### Activity
Copy the entries without a single change. Pictures should be dropped.

### Exercise data

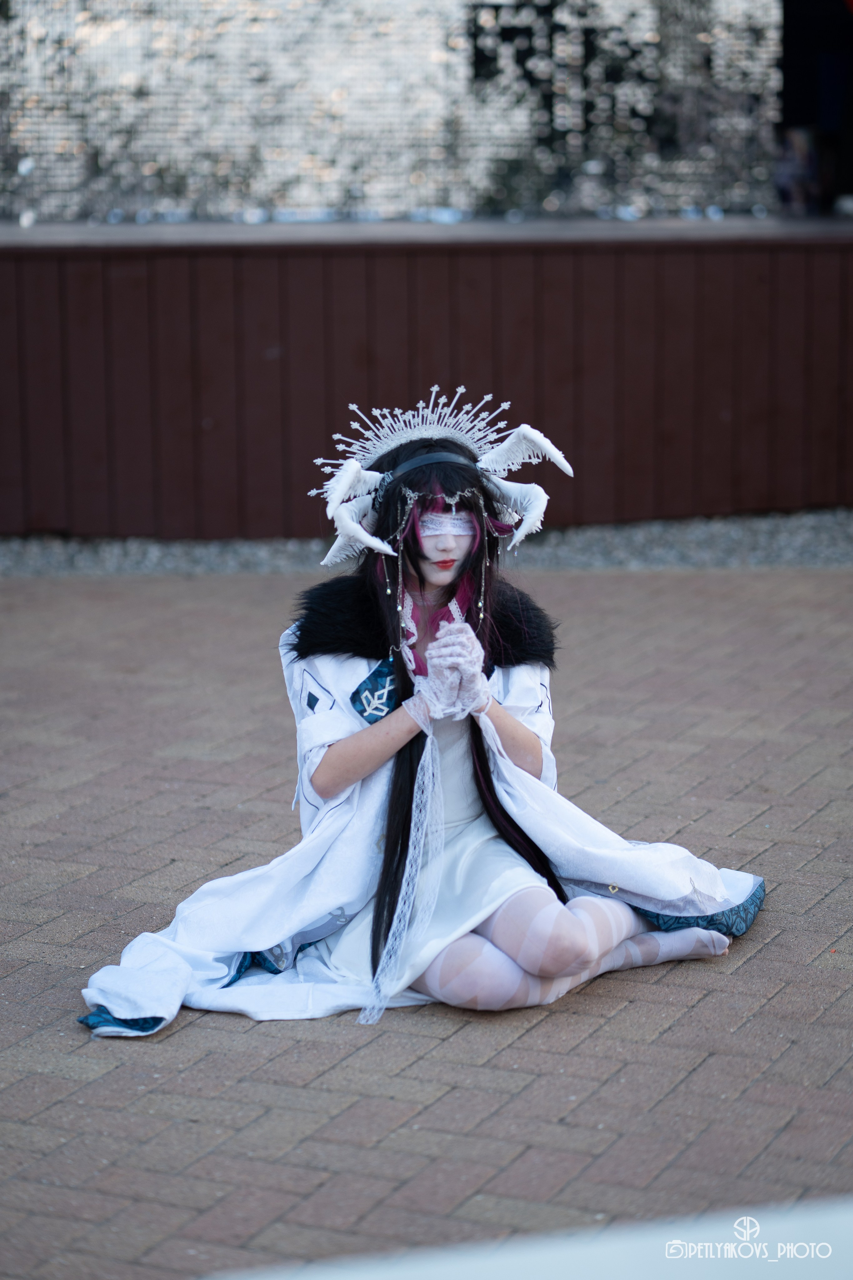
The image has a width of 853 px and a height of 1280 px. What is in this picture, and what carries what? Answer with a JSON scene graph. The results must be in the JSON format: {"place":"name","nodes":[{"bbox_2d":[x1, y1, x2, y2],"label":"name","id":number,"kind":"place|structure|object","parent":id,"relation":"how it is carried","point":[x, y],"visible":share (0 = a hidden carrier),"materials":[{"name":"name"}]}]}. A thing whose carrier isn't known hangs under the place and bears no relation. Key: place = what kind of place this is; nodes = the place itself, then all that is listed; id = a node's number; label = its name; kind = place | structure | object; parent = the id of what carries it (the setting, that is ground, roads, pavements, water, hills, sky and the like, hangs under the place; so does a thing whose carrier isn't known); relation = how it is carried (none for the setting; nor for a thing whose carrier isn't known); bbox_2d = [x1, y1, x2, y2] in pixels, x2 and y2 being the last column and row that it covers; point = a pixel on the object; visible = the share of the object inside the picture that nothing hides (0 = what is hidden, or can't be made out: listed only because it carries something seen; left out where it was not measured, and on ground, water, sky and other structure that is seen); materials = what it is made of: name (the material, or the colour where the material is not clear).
{"place":"outdoors","nodes":[
{"label":"outdoors","id":0,"kind":"place"},
{"bbox_2d":[0,0,779,227],"label":"sequin wall","id":1,"kind":"structure","parent":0,"point":[322,201],"materials":[{"name":"plastic"}]},
{"bbox_2d":[0,565,852,1277],"label":"brick pavement","id":2,"kind":"structure","parent":0,"point":[521,1040],"materials":[{"name":"red brick"}]},
{"bbox_2d":[77,391,757,1034],"label":"woman","id":3,"kind":"object","parent":2,"relation":"on","point":[339,752],"visible":0.89},
{"bbox_2d":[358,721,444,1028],"label":"white ribbon","id":4,"kind":"object","parent":3,"relation":"hanging from","point":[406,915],"visible":0.96,"materials":[{"name":"white fabric"}]},
{"bbox_2d":[0,508,852,576],"label":"gravel strip","id":5,"kind":"object","parent":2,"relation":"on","point":[750,539],"visible":0.36,"materials":[{"name":"grey gravel"}]},
{"bbox_2d":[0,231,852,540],"label":"wall","id":6,"kind":"structure","parent":0,"point":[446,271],"materials":[{"name":"brown wood"}]},
{"bbox_2d":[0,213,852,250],"label":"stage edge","id":7,"kind":"object","parent":6,"relation":"attached to","point":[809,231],"visible":0.63,"materials":[{"name":"grey"}]},
{"bbox_2d":[199,1195,852,1279],"label":"white ledge","id":8,"kind":"object","parent":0,"point":[824,1243],"visible":0.86,"materials":[{"name":"white"}]},
{"bbox_2d":[777,0,852,219],"label":"doorway","id":9,"kind":"structure","parent":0,"point":[797,73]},
{"bbox_2d":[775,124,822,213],"label":"person","id":10,"kind":"object","parent":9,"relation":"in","point":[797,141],"visible":0.77}
]}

### Solution to this task
The image has a width of 853 px and a height of 1280 px. What is in this picture, and what carries what? Answer with a JSON scene graph. The results must be in the JSON format: {"place":"name","nodes":[{"bbox_2d":[x1, y1, x2, y2],"label":"name","id":number,"kind":"place|structure|object","parent":id,"relation":"how it is carried","point":[x, y],"visible":share (0 = a hidden carrier),"materials":[{"name":"name"}]}]}. A thing whose carrier isn't known hangs under the place and bears no relation. Key: place = what kind of place this is; nodes = the place itself, then all that is listed; id = a node's number; label = its name; kind = place | structure | object; parent = the id of what carries it (the setting, that is ground, roads, pavements, water, hills, sky and the like, hangs under the place; so does a thing whose carrier isn't known); relation = how it is carried (none for the setting; nor for a thing whose carrier isn't known); bbox_2d = [x1, y1, x2, y2] in pixels, x2 and y2 being the last column and row that it covers; point = a pixel on the object; visible = the share of the object inside the picture that nothing hides (0 = what is hidden, or can't be made out: listed only because it carries something seen; left out where it was not measured, and on ground, water, sky and other structure that is seen); materials = what it is made of: name (the material, or the colour where the material is not clear).
{"place":"outdoors","nodes":[
{"label":"outdoors","id":0,"kind":"place"},
{"bbox_2d":[0,0,779,227],"label":"sequin wall","id":1,"kind":"structure","parent":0,"point":[322,201],"materials":[{"name":"plastic"}]},
{"bbox_2d":[0,565,852,1277],"label":"brick pavement","id":2,"kind":"structure","parent":0,"point":[521,1040],"materials":[{"name":"red brick"}]},
{"bbox_2d":[77,391,757,1034],"label":"woman","id":3,"kind":"object","parent":2,"relation":"on","point":[339,752],"visible":0.89},
{"bbox_2d":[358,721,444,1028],"label":"white ribbon","id":4,"kind":"object","parent":3,"relation":"hanging from","point":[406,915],"visible":0.96,"materials":[{"name":"white fabric"}]},
{"bbox_2d":[0,508,852,576],"label":"gravel strip","id":5,"kind":"object","parent":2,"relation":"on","point":[750,539],"visible":0.36,"materials":[{"name":"grey gravel"}]},
{"bbox_2d":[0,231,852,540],"label":"wall","id":6,"kind":"structure","parent":0,"point":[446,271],"materials":[{"name":"brown wood"}]},
{"bbox_2d":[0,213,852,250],"label":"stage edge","id":7,"kind":"object","parent":6,"relation":"attached to","point":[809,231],"visible":0.63,"materials":[{"name":"grey"}]},
{"bbox_2d":[199,1195,852,1279],"label":"white ledge","id":8,"kind":"object","parent":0,"point":[824,1243],"visible":0.86,"materials":[{"name":"white"}]},
{"bbox_2d":[777,0,852,219],"label":"doorway","id":9,"kind":"structure","parent":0,"point":[797,73]},
{"bbox_2d":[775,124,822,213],"label":"person","id":10,"kind":"object","parent":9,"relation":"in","point":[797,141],"visible":0.77}
]}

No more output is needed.